В доме натоплено жарко. Стол давно накрыт. Мама с отцом приехали раньше их. Приехали и майорша, и батюшка из Ольховской церкви. Бабушка этому особенно рада, есть теперь ей с кем о божественном поговорить, не все же о мирском пещись и о душе подумать надо.
Отец Ириней толст, с одышкой, волосы редки и падают на плечи жирными рыжими косичками. Лицо красное, глазки маленькие, бегают мимо лиц, шарят по всему тому, что на столе понаставлено, лишь на мгновение останавливаются на собеседнике и снова заглядывают в углы, на потолок, на ковер.

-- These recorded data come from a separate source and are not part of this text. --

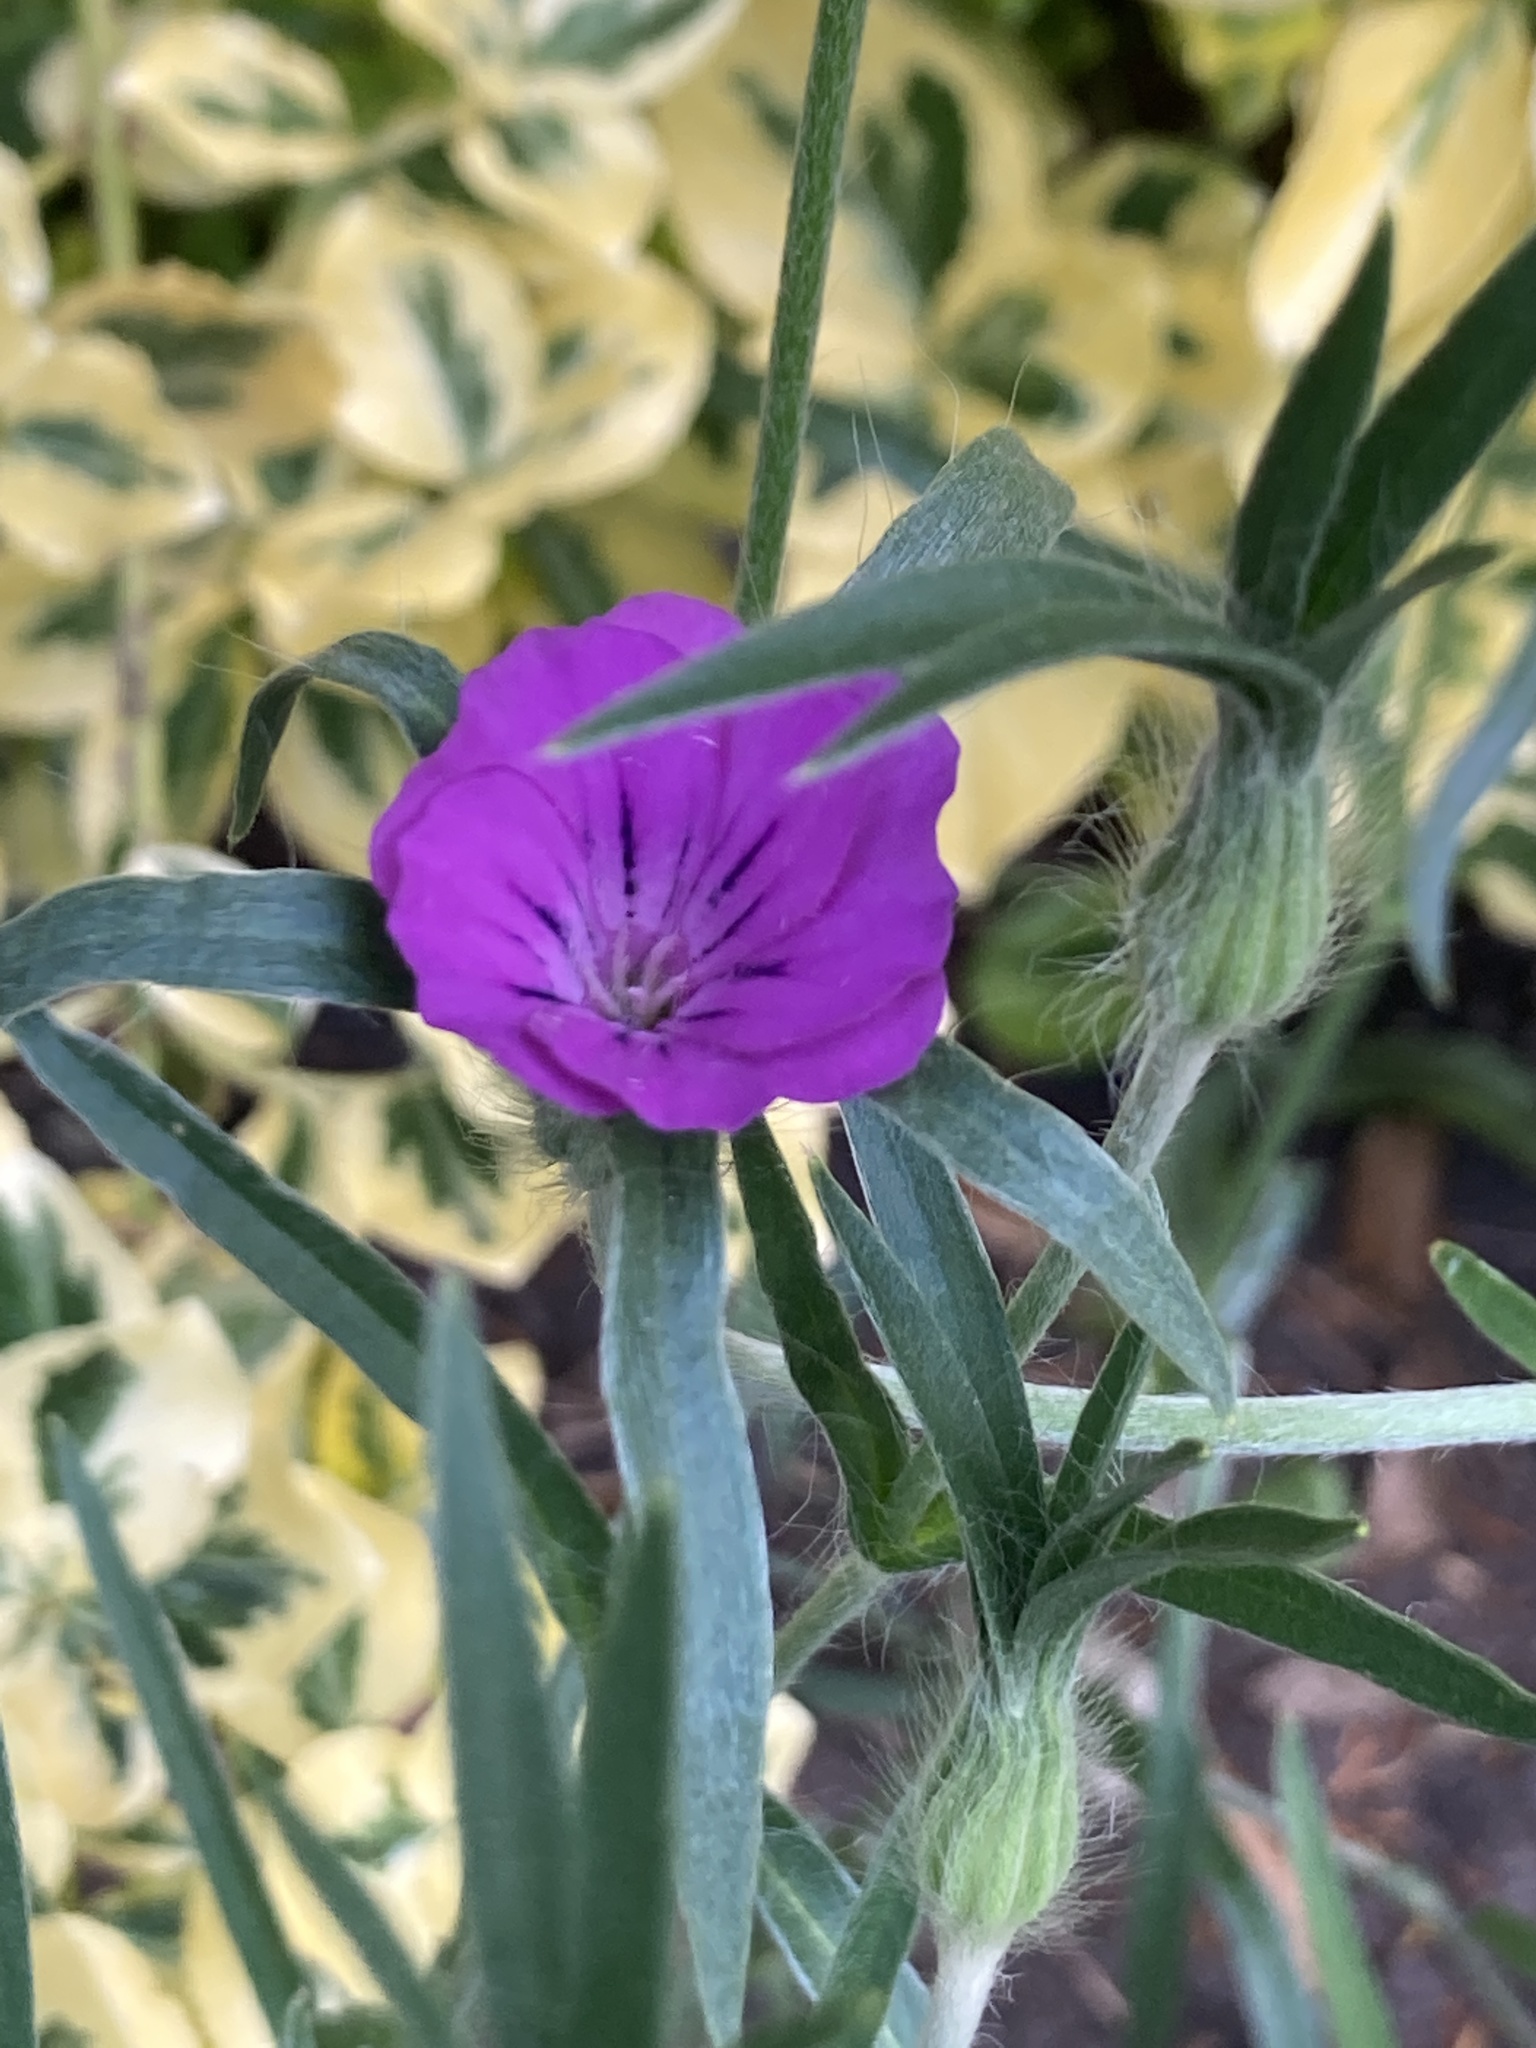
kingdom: Plantae
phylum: Tracheophyta
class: Magnoliopsida
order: Caryophyllales
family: Caryophyllaceae
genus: Agrostemma
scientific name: Agrostemma githago
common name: Common corncockle
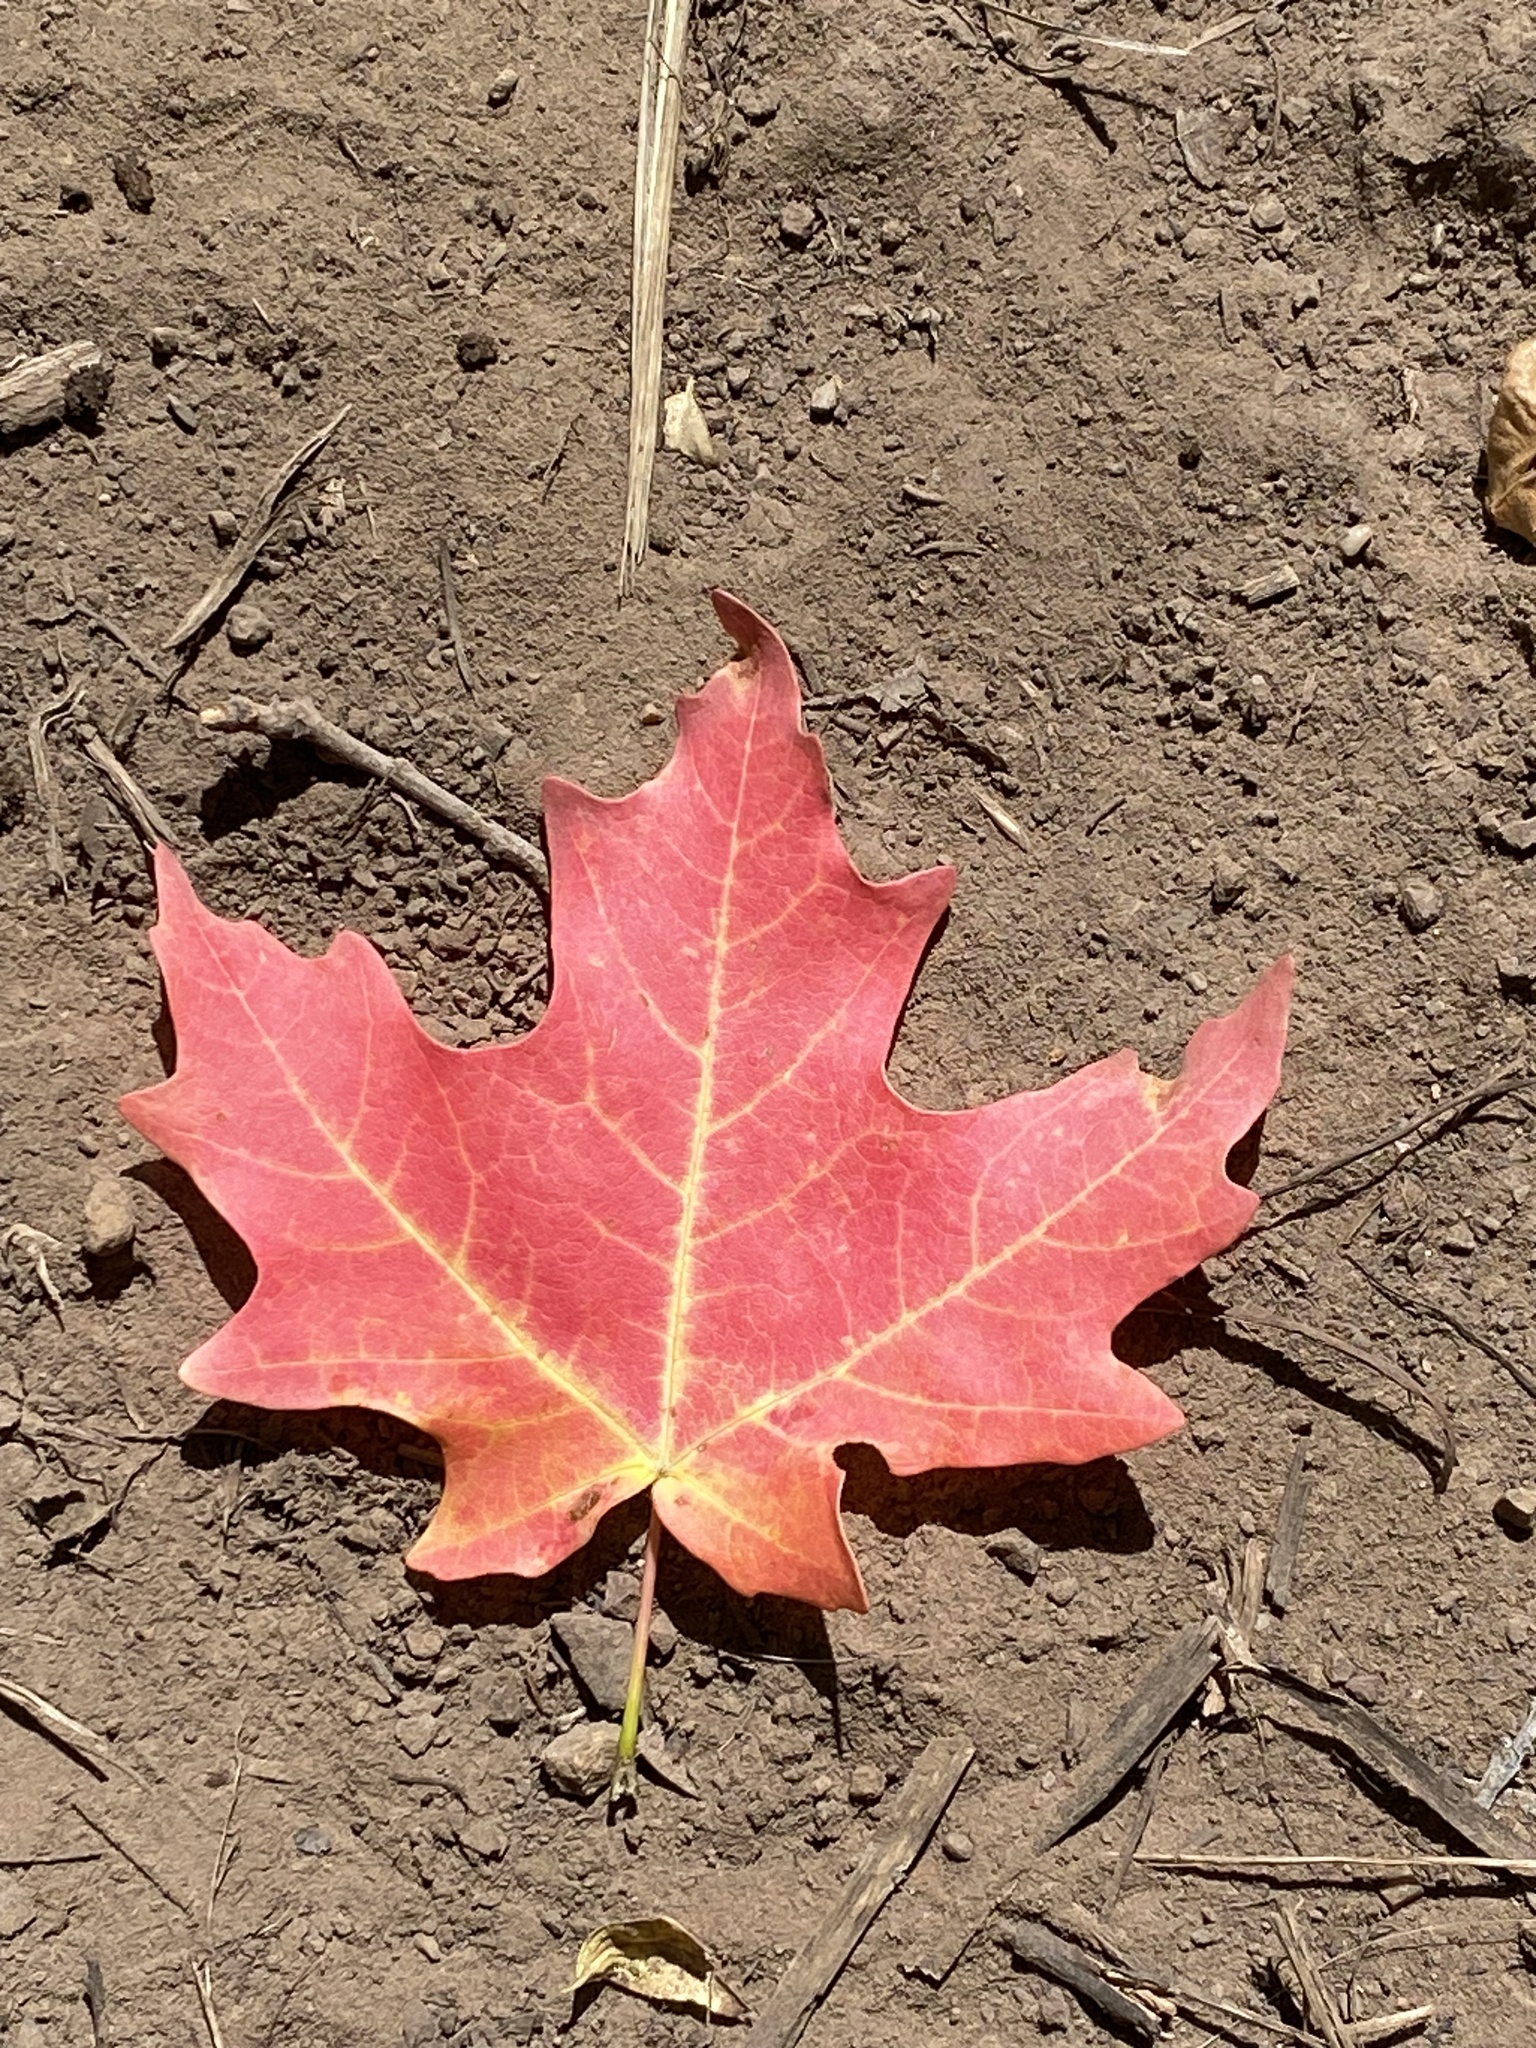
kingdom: Plantae
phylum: Tracheophyta
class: Magnoliopsida
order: Sapindales
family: Sapindaceae
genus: Acer
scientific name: Acer grandidentatum
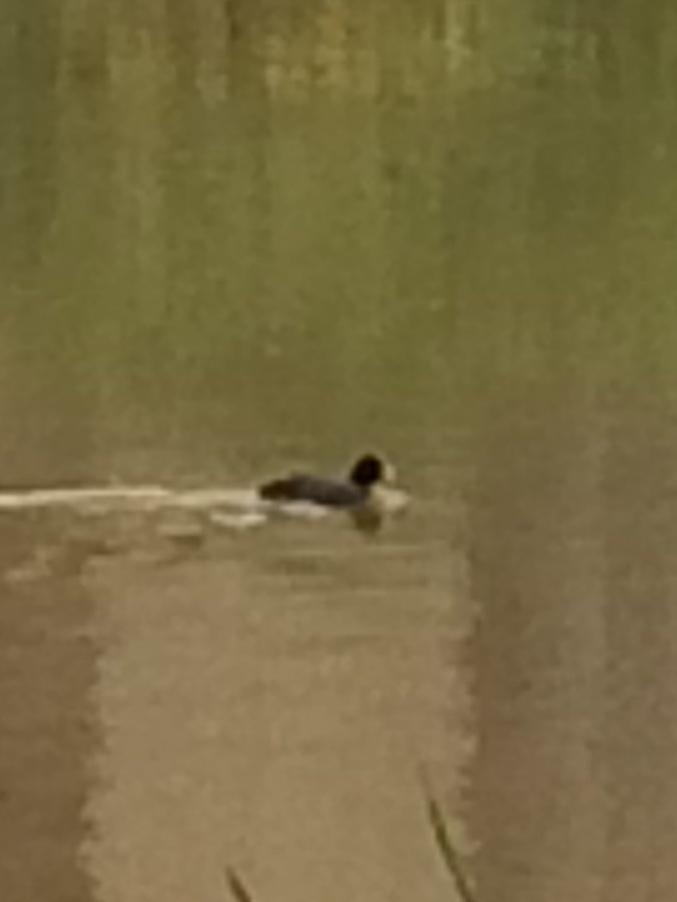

- Истинно говорю вам, Наталия Ивановна, как на духу, не те времена настали, шаткость в вере великая, к святой церкви невнимание, а дары ей приносимые - скудны. Сами подумайте, как же теперь лицу, саном священническим облаченному, себя на высоте подобающей содержать прикажете, коли матушка моя, к примеру сказать, только тем и занимается, что на рясах да на стихарях, извините, латки ставит. Не будь таких, как вы или родственники ваши, в запустение, в нищету бы пришла церковь наша. Уж не раз я Марфе Марковне моей говорил: не убивайся, и тем паче не ропщи, но моли со мною купно Господа за всех, иже в благих деяниях и щедротах своих не оскудевают, но паче и паче ко алтарю дары свои приносят.